Based on a reference to one "Noraga", an Abwehr agent, in the interrogation report of Abwehr recruiter Karl Wilhelm Reme, Gerald Posner argues that this could only be Bernardino Nogara who would thereby be able "to sabotage the Allied war effort and at the same time find ways to help finance the Axis powers". However, John Pollard, reviewing Posner's book in The Tablet, points out that the interrogation report of this selfsame Nogara is found in The National Archives, London, where he is identified as Bruno Nogara, a Venice school teacher and Blackshirt fanatic who was arrested by the Allies in April 1945.

Faced with this evidence, Posner has amended his recently published paperback version of God’s Bankers and now says, on page 137, that there were in fact two Abwehr agents named Nogara: Bruno Nogara, whose Interrogation Report is found in The National Archives, London, and Branch Nogara, listed in Appendix C of the Interrogation Report of Reinhard Reme, Abwehr II Recruiter, found in the National Archives and Records Administration, Washington, D.C. His argument is that the former, Bruno Nogara, is listed as a member of Abwehr Unit 257 under Reichsstatthalter Hubert Pfannenstiel, while the latter, Branch Nogara, is listed under Abwehr Unit 254 commanded by Reichsstatthalter Ernst Schmidt-Burck – thus, two different Abwehr Units under two different commanders and therefore two different Nogaras. “The Tablet”, however, reports that the very source cited by Posner clearly identifies "Branch Nogara", not as a person, but as the small town of Nogara located just north of the river PO where Abwehr Unit 254 maintained its supply depot. According to The Tablet, there is no second Nogara, only Bruno Nogara, an Abwehr agent, and the small Italian town of Nogara which Posner claims refers to Bernardino Nogara, the Vatican's Financial Director, when actually it refers a town of the same name.

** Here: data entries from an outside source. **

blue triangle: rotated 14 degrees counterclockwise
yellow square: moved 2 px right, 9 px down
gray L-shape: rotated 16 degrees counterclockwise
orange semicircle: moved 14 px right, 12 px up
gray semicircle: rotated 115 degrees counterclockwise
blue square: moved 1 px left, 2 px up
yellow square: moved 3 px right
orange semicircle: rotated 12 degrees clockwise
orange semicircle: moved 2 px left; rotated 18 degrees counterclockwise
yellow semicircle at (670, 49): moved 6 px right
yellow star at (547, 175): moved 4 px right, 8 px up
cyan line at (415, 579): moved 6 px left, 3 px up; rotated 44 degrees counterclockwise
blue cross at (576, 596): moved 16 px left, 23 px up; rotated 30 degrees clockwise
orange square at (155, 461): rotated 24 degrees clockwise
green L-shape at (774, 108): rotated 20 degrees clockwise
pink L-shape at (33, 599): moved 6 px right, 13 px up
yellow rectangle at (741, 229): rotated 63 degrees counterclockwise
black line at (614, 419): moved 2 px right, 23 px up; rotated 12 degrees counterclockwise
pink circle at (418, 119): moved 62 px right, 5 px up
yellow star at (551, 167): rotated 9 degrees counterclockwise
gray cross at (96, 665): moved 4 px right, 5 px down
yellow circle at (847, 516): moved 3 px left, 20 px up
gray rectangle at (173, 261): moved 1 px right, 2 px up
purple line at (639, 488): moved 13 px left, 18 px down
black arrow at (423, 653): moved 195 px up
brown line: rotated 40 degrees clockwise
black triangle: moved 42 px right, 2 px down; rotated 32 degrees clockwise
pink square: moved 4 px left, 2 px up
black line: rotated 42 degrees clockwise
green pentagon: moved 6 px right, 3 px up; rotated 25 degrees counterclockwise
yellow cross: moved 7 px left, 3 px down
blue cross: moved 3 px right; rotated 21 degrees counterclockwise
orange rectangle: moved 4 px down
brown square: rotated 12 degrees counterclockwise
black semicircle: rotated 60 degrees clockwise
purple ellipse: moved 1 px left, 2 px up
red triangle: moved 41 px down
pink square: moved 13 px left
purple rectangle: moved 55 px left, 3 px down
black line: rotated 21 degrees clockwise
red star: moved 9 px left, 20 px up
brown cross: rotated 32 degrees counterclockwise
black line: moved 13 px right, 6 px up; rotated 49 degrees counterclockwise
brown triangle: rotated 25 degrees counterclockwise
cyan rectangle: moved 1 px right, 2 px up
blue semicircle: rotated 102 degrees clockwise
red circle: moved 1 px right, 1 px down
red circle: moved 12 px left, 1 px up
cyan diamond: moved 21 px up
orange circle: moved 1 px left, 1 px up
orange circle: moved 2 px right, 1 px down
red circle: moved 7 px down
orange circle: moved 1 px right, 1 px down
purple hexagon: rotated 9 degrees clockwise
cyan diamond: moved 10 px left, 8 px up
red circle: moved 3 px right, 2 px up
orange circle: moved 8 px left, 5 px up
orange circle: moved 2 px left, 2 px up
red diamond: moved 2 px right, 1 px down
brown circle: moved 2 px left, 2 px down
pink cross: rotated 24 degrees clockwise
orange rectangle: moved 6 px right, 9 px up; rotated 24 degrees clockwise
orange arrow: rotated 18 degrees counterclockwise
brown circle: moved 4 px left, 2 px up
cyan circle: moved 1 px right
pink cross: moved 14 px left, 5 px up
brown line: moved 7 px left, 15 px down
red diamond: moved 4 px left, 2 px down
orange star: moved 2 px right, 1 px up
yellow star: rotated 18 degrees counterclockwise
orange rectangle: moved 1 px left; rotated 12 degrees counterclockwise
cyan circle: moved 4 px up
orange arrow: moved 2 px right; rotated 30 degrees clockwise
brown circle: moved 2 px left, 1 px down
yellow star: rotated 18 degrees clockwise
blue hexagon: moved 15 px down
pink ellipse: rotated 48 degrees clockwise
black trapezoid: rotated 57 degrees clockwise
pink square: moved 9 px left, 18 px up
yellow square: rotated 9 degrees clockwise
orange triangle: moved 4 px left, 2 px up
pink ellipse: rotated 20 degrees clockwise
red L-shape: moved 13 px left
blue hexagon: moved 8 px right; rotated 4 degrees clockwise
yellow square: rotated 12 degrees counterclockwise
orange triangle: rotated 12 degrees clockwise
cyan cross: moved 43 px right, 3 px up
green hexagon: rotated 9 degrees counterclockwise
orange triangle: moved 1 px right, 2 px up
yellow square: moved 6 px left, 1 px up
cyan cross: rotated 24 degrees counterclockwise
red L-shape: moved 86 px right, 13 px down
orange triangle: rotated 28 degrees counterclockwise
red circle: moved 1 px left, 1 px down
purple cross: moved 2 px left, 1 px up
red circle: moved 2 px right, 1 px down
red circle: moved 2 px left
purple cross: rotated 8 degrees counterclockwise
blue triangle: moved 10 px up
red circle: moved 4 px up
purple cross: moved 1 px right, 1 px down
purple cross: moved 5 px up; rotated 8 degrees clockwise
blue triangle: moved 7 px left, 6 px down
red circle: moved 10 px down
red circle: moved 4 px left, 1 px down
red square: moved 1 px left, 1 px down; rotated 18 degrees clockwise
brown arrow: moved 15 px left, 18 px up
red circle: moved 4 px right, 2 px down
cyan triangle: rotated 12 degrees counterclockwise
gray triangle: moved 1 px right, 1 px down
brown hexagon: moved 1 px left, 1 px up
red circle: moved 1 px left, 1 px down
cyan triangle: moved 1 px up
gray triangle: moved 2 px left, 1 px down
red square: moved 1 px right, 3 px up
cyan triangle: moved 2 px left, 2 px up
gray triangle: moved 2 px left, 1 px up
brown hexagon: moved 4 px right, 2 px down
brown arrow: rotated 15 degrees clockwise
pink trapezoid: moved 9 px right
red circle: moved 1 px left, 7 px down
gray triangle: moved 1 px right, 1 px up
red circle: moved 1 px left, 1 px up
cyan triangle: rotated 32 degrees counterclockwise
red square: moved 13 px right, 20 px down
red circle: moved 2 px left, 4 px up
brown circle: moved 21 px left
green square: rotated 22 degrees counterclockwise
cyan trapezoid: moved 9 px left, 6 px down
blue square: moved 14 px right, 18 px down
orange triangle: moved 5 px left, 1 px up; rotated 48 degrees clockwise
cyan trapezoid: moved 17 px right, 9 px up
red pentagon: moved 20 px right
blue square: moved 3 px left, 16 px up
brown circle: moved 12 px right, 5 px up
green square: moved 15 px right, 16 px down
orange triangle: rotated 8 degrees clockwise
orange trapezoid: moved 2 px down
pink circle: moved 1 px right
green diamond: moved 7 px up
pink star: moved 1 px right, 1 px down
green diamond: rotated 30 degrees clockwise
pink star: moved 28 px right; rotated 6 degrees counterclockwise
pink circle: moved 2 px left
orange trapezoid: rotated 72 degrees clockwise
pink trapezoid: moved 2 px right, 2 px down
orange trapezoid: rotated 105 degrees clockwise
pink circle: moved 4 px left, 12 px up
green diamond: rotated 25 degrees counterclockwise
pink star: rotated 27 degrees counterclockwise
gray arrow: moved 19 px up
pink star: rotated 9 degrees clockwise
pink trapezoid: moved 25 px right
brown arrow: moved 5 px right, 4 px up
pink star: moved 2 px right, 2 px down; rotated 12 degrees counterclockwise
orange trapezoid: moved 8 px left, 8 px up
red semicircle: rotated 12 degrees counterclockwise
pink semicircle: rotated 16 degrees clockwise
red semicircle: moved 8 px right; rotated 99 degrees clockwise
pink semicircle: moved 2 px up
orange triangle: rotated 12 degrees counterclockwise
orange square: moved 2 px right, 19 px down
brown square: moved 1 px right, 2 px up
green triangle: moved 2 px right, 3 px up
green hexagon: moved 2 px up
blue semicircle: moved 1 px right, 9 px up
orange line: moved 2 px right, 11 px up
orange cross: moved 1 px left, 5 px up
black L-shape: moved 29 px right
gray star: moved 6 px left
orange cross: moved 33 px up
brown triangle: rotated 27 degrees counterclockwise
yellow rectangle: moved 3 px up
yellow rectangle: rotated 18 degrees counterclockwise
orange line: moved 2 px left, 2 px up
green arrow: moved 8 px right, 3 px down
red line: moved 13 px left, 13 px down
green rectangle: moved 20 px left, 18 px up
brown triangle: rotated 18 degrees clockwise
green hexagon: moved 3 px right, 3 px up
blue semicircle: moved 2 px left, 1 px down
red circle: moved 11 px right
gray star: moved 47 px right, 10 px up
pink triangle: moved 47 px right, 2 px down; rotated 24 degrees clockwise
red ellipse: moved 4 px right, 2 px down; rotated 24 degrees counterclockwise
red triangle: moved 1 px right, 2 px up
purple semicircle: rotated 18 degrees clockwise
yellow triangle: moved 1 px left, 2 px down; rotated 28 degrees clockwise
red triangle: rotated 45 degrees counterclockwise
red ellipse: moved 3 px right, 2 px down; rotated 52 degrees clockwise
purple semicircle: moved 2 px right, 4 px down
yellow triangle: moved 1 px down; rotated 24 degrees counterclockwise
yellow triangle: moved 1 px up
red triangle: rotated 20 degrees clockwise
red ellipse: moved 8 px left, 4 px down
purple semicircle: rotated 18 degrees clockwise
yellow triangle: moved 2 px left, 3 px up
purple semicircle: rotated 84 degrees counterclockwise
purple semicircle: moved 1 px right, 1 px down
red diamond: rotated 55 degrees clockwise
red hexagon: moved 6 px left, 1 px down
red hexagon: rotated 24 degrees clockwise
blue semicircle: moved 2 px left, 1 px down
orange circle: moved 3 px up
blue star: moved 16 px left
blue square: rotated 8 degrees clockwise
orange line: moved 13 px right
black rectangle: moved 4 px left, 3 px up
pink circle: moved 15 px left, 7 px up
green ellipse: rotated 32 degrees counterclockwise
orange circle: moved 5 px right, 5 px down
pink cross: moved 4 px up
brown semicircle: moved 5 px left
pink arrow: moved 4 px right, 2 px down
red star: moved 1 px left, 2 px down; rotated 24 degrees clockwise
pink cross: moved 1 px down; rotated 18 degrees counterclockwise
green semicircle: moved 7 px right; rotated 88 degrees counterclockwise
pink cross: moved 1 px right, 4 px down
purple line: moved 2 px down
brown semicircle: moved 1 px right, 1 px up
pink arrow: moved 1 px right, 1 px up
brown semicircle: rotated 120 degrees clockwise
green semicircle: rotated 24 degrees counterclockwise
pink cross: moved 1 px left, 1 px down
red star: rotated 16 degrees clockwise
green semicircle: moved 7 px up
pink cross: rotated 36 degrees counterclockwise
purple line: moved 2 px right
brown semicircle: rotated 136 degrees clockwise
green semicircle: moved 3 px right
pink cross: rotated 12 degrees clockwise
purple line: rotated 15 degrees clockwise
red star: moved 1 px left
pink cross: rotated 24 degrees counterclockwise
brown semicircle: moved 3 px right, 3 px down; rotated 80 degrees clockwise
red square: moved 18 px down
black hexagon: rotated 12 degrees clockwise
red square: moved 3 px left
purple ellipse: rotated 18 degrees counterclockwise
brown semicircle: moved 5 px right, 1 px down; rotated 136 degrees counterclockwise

According to Pollard, it became public in Nogara's obituary in 1958 that in WWII, Nogara was the Vatican's representative in Rome's underground resistance movement, the Committee of National Liberation. Nogara's grandson, Ambassador Osio, in his interviews with Pollard, said that Nogara did not invest in German securities, or in tungsten, and that he disliked the Nazis.

In 1954, Nogara was succeeded as director of the Special Administration of the Holy See by Henri de Maillardoz, a director of Credit Suisse.

==Diary==
Nogara kept a diary recording his audiences with Pius XI from 1931 to 1939, which remains unpublished. The diary is supplemented by a variety of papers in the Nogara Archives (AFN), which provide detailed information about the finances of the Vatican and Nogara's involvement.